◆ EXERCISE DIRECTIONS:
Leave out the pictures and output the data verbatim.
== DATASET RECORDS
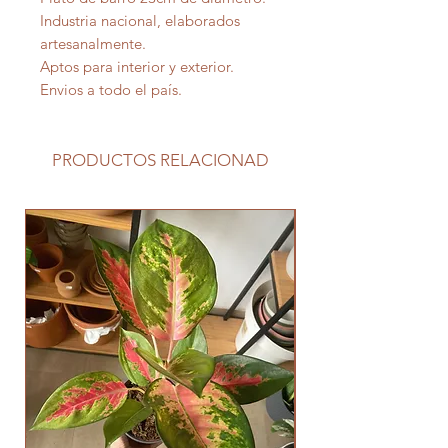
Industria nacional, elaborados
artesanalmente.
Aptos para interior y exterior.
Envios a todo el país.
PRODUCTOS RELACIONAD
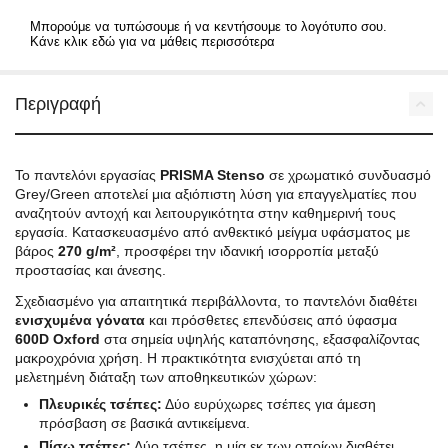
Μπορούμε να τυπώσουμε ή να κεντήσουμε το λογότυπο σου.
Κάνε κλικ εδώ για να μάθεις περισσότερα
Περιγραφή
Το παντελόνι εργασίας
PRISMA Stenso
σε χρωματικό συνδυασμό
Grey/Green αποτελεί μια αξιόπιστη λύση για επαγγελματίες που
αναζητούν αντοχή και λειτουργικότητα στην καθημερινή τους
εργασία. Κατασκευασμένο από ανθεκτικό μείγμα υφάσματος με
βάρος
270 g/m²
, προσφέρει την ιδανική ισορροπία μεταξύ
προστασίας και άνεσης.
Σχεδιασμένο για απαιτητικά περιβάλλοντα, το παντελόνι διαθέτει
ενισχυμένα γόνατα
και πρόσθετες επενδύσεις από ύφασμα
600D Oxford
στα σημεία υψηλής καταπόνησης, εξασφαλίζοντας
μακροχρόνια χρήση. Η πρακτικότητα ενισχύεται από τη
μελετημένη διάταξη των αποθηκευτικών χώρων:
Πλευρικές τσέπες:
Δύο ευρύχωρες τσέπες για άμεση
πρόσβαση σε βασικά αντικείμενα.
Πίσω τσέπες:
Δύο τσέπες, η μία εκ των οποίων διαθέτει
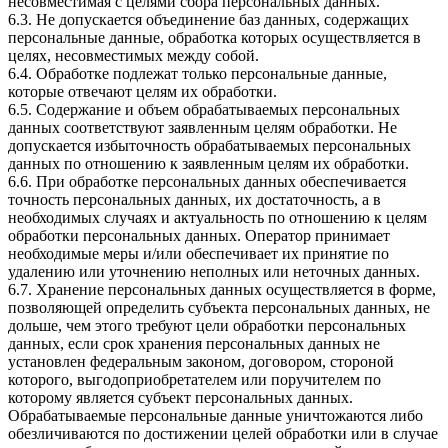
несовместимая с целями сбора персональных данных.
6.3. Не допускается объединение баз данных, содержащих
персональные данные, обработка которых осуществляется в
целях, несовместимых между собой.
6.4. Обработке подлежат только персональные данные,
которые отвечают целям их обработки.
6.5. Содержание и объем обрабатываемых персональных
данных соответствуют заявленным целям обработки. Не
допускается избыточность обрабатываемых персональных
данных по отношению к заявленным целям их обработки.
6.6. При обработке персональных данных обеспечивается
точность персональных данных, их достаточность, а в
необходимых случаях и актуальность по отношению к целям
обработки персональных данных. Оператор принимает
необходимые меры и/или обеспечивает их принятие по
удалению или уточнению неполных или неточных данных.
6.7. Хранение персональных данных осуществляется в форме,
позволяющей определить субъекта персональных данных, не
дольше, чем этого требуют цели обработки персональных
данных, если срок хранения персональных данных не
установлен федеральным законом, договором, стороной
которого, выгодоприобретателем или поручителем по
которому является субъект персональных данных.
Обрабатываемые персональные данные уничтожаются либо
обезличиваются по достижении целей обработки или в случае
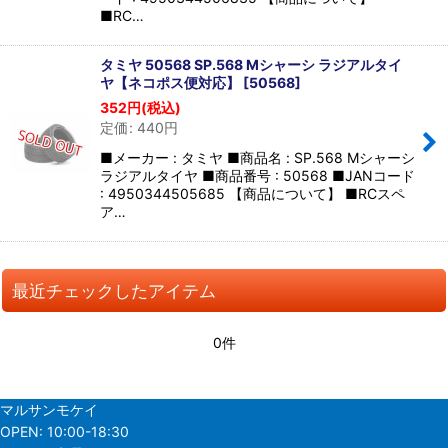
■RC…
タミヤ 50568 SP.568 Mシャーシ ラジアルタイ
ヤ【ネコポス便対応】
[
50568
]
352
円
(税込)
定価
:
440
円
■メーカー : タミヤ ■商品名 : SP.568 Mシャーシ
ラジアルタイヤ ■商品番号 : 50568 ■JANコード
: 4950344505685 【商品について】 ■RCスペ
ア…
最近チェックしたアイテム
0件
マルサンモケイ
OPEN:
10:00-18:30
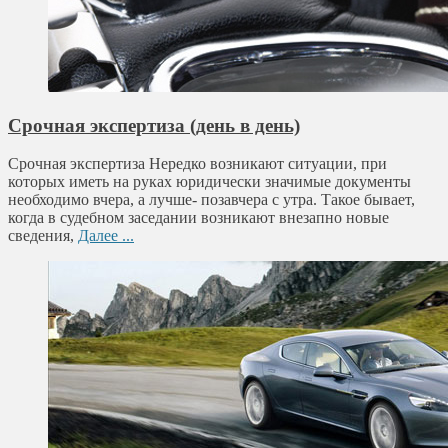
Срочная экспертиза (день в день)
Срочная экспертиза Нередко возникают ситуации, при
которых иметь на руках юридически значимые документы
необходимо вчера, а лучше- позавчера с утра. Такое бывает,
когда в судебном заседании возникают внезапно новые
сведения,
Далее ...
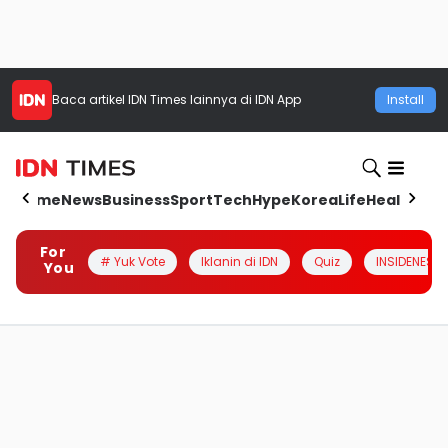
Baca artikel
IDN Times
lainnya di IDN App
Install
Home
News
Business
Sport
Tech
Hype
Korea
Life
Health
Aut
For
# Yuk Vote
Iklanin di IDN
Quiz
INSIDENESIA
You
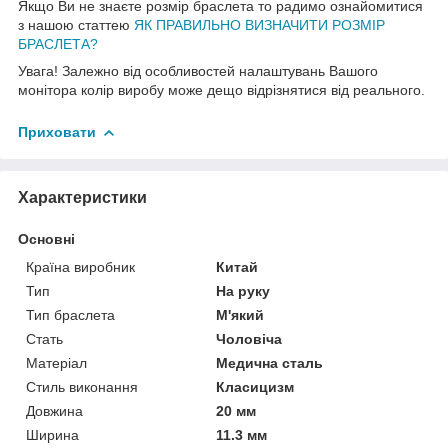
Якщо Ви не знаєте розмір браслета то радимо ознайомитися
з нашою статтею
ЯК ПРАВИЛЬНО ВИЗНАЧИТИ РОЗМІР
БРАСЛЕТА?
Увага! Залежно від особливостей налаштувань Вашого
монітора колір виробу може дещо відрізнятися від реального.
Приховати
Характеристики
Основні
Країна виробник
Китай
Тип
На руку
Тип браслета
М'який
Стать
Чоловіча
Матеріал
Медична сталь
Стиль виконання
Класицизм
Довжина
20 мм
Ширина
11.3 мм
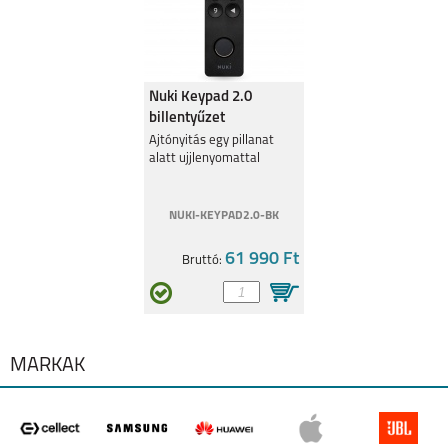
SAMSUNG GALAXY
SAMSUNG GALAXY
A36 5G
A26 5G
Nuki Keypad 2.0
billentyűzet
ujjlenyomatolvasóval
Ajtónyitás egy pillanat
alatt ujjlenyomattal
SAMSUNG GALAXY
SAMSUNG GALAXY
S25 PLUS
S25 ULTRA
NUKI-KEYPAD2.0-BK
61 990 Ft
Bruttó:
SAMSUNG GALAXY
SAMSUNG GALAXY
S25
A16 5G
MÁRKÁK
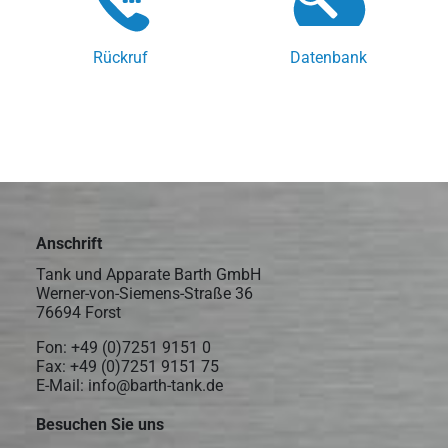
Rückruf
Datenbank
Anschrift
Tank und Apparate Barth GmbH
Werner-von-Siemens-Straße 36
76694 Forst
Fon:
+49 (0)7251 9151 0
Fax: +49 (0)7251 9151 75
E-Mail:
info@barth-tank.de
Besuchen Sie uns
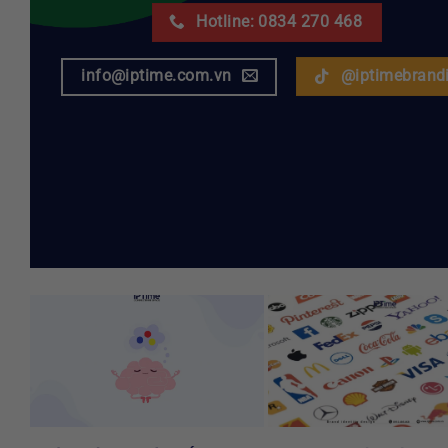
Hotline: 0834 270 468
info@iptime.com.vn
@iptimebrand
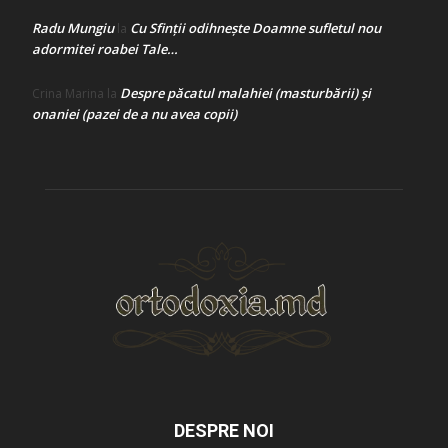
Radu Mungiu
Cu Sfinții odihnește Doamne sufletul nou
la
adormitei roabei Tale…
Despre păcatul malahiei (masturbării) şi
Crina Marina
la
onaniei (pazei de a nu avea copii)
DESPRE NOI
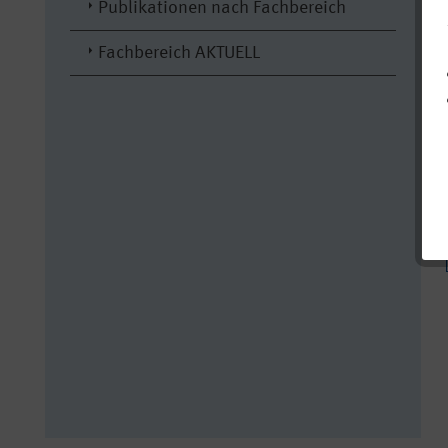
Publikationen nach Fachbereich
Fachbereich AKTUELL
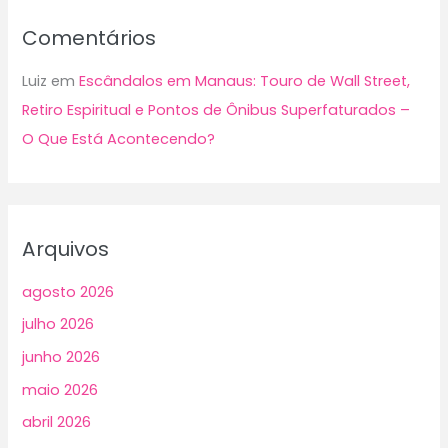
Comentários
Luiz
em
Escândalos em Manaus: Touro de Wall Street,
Retiro Espiritual e Pontos de Ônibus Superfaturados –
O Que Está Acontecendo?
Arquivos
agosto 2026
julho 2026
junho 2026
maio 2026
abril 2026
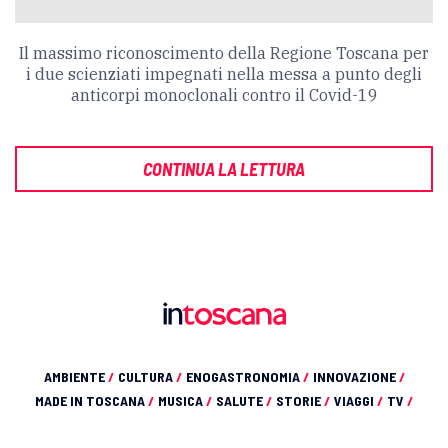
Il massimo riconoscimento della Regione Toscana per
i due scienziati impegnati nella messa a punto degli
anticorpi monoclonali contro il Covid-19
CONTINUA LA LETTURA
AMBIENTE
/
CULTURA
/
ENOGASTRONOMIA
/
INNOVAZIONE
/
MADE IN TOSCANA
/
MUSICA
/
SALUTE
/
STORIE
/
VIAGGI
/
TV
/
====
◆ EXPECTED ANSWER:
Industria nacional, elaborados
artesanalmente.
Aptos para interior y exterior.
Envios a todo el país.
PRODUCTOS RELACIONAD
Μπορούμε να τυπώσουμε ή να κεντήσουμε το λογότυπο σου.
Κάνε κλικ εδώ για να μάθεις περισσότερα
Περιγραφή
Το παντελόνι εργασίας
PRISMA Stenso
σε χρωματικό συνδυασμό
Grey/Green αποτελεί μια αξιόπιστη λύση για επαγγελματίες που
αναζητούν αντοχή και λειτουργικότητα στην καθημερινή τους
εργασία. Κατασκευασμένο από ανθεκτικό μείγμα υφάσματος με
βάρος
270 g/m²
, προσφέρει την ιδανική ισορροπία μεταξύ
προστασίας και άνεσης.
Σχεδιασμένο για απαιτητικά περιβάλλοντα, το παντελόνι διαθέτει
ενισχυμένα γόνατα
και πρόσθετες επενδύσεις από ύφασμα
600D Oxford
στα σημεία υψηλής καταπόνησης, εξασφαλίζοντας
μακροχρόνια χρήση. Η πρακτικότητα ενισχύεται από τη
μελετημένη διάταξη των αποθηκευτικών χώρων:
Πλευρικές τσέπες:
Δύο ευρύχωρες τσέπες για άμεση
πρόσβαση σε βασικά αντικείμενα.
Πίσω τσέπες:
Δύο τσέπες, η μία εκ των οποίων διαθέτει
несовместимая с целями сбора персональных данных.
6.3. Не допускается объединение баз данных, содержащих
персональные данные, обработка которых осуществляется в
целях, несовместимых между собой.
6.4. Обработке подлежат только персональные данные,
которые отвечают целям их обработки.
6.5. Содержание и объем обрабатываемых персональных
данных соответствуют заявленным целям обработки. Не
допускается избыточность обрабатываемых персональных
данных по отношению к заявленным целям их обработки.
6.6. При обработке персональных данных обеспечивается
точность персональных данных, их достаточность, а в
необходимых случаях и актуальность по отношению к целям
обработки персональных данных. Оператор принимает
необходимые меры и/или обеспечивает их принятие по
удалению или уточнению неполных или неточных данных.
6.7. Хранение персональных данных осуществляется в форме,
позволяющей определить субъекта персональных данных, не
дольше, чем этого требуют цели обработки персональных
данных, если срок хранения персональных данных не
установлен федеральным законом, договором, стороной
которого, выгодоприобретателем или поручителем по
которому является субъект персональных данных.
Обрабатываемые персональные данные уничтожаются либо
обезличиваются по достижении целей обработки или в случае
■RC…
タミヤ 50568 SP.568 Mシャーシ ラジアルタイ
ヤ【ネコポス便対応】
[
50568
]
352
円
(税込)
定価
:
440
円
■メーカー : タミヤ ■商品名 : SP.568 Mシャーシ
ラジアルタイヤ ■商品番号 : 50568 ■JANコード
: 4950344505685 【商品について】 ■RCスペ
ア…
最近チェックしたアイテム
0件
マルサンモケイ
OPEN:
10:00-18:30
Срочная экспертиза (день в день)
Срочная экспертиза Нередко возникают ситуации, при
которых иметь на руках юридически значимые документы
необходимо вчера, а лучше- позавчера с утра. Такое бывает,
когда в судебном заседании возникают внезапно новые
сведения,
Далее ...
Baca artikel
IDN Times
lainnya di IDN App
Install
Home
News
Business
Sport
Tech
Hype
Korea
Life
Health
Aut
For
# Yuk Vote
Iklanin di IDN
Quiz
INSIDENESIA
You
Якщо Ви не знаєте розмір браслета то радимо ознайомитися
з нашою статтею
ЯК ПРАВИЛЬНО ВИЗНАЧИТИ РОЗМІР
БРАСЛЕТА?
Увага! Залежно від особливостей налаштувань Вашого
монітора колір виробу може дещо відрізнятися від реального.
Приховати
Характеристики
Основні
Країна виробник
Китай
Тип
На руку
Тип браслета
М'який
Стать
Чоловіча
Матеріал
Медична сталь
Стиль виконання
Класицизм
Довжина
20 мм
Ширина
11.3 мм
SAMSUNG GALAXY
SAMSUNG GALAXY
A36 5G
A26 5G
Nuki Keypad 2.0
billentyűzet
ujjlenyomatolvasóval
Ajtónyitás egy pillanat
alatt ujjlenyomattal
SAMSUNG GALAXY
SAMSUNG GALAXY
S25 PLUS
S25 ULTRA
NUKI-KEYPAD2.0-BK
61 990 Ft
Bruttó:
SAMSUNG GALAXY
SAMSUNG GALAXY
S25
A16 5G
MÁRKÁK
Rückruf
Datenbank
Anschrift
Tank und Apparate Barth GmbH
Werner-von-Siemens-Straße 36
76694 Forst
Fon:
+49 (0)7251 9151 0
Fax: +49 (0)7251 9151 75
E-Mail:
info@barth-tank.de
Besuchen Sie uns
Hotline: 0834 270 468
info@iptime.com.vn
@iptimebrand
Radu Mungiu
Cu Sfinții odihnește Doamne sufletul nou
la
adormitei roabei Tale…
Despre păcatul malahiei (masturbării) şi
Crina Marina
la
onaniei (pazei de a nu avea copii)
DESPRE NOI
Publikationen nach Fachbereich
Fachbereich AKTUELL
Comentários
Luiz
em
Escândalos em Manaus: Touro de Wall Street,
Retiro Espiritual e Pontos de Ônibus Superfaturados –
O Que Está Acontecendo?
Arquivos
agosto 2026
julho 2026
junho 2026
maio 2026
abril 2026
Il massimo riconoscimento della Regione Toscana per
i due scienziati impegnati nella messa a punto degli
anticorpi monoclonali contro il Covid-19
CONTINUA LA LETTURA
AMBIENTE
/
CULTURA
/
ENOGASTRONOMIA
/
INNOVAZIONE
/
MADE IN TOSCANA
/
MUSICA
/
SALUTE
/
STORIE
/
VIAGGI
/
TV
/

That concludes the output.